[Exercise data]
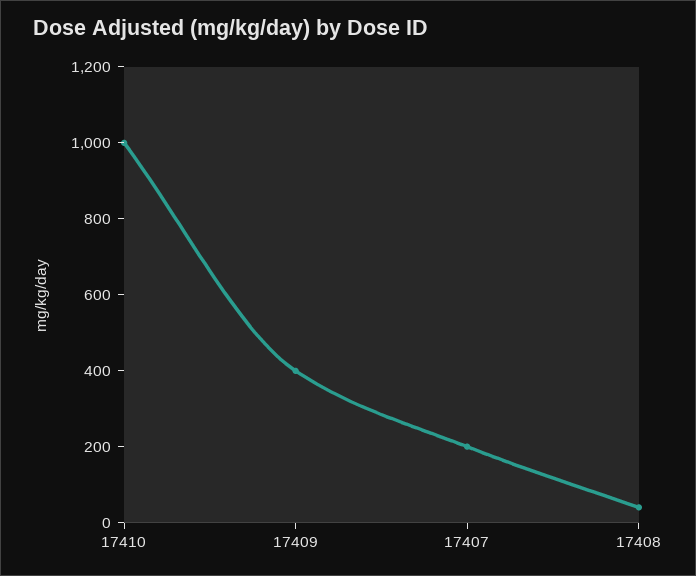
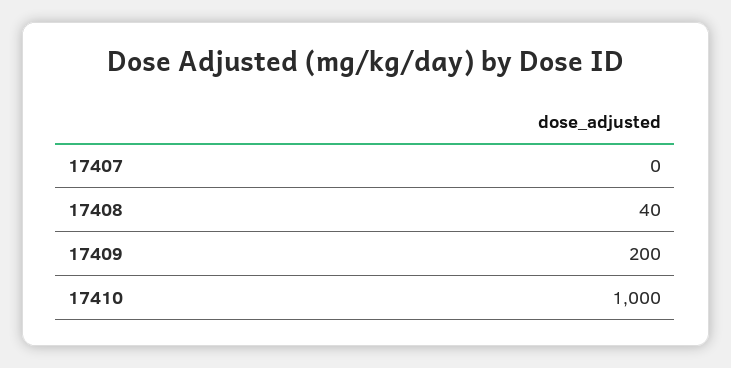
  {
    "17410": 1000,
-   "17409": 400,
+   "17409": 200,
-   "17407": 200,
+   "17407": 0,
    "17408": 40
  }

[Your instructions] Images in the data above are to be skipped. Retype all other material exactly.

[Solution to the problem]
  {
    "17410": 1000,
-   "17409": 400,
+   "17409": 200,
-   "17407": 200,
+   "17407": 0,
    "17408": 40
  }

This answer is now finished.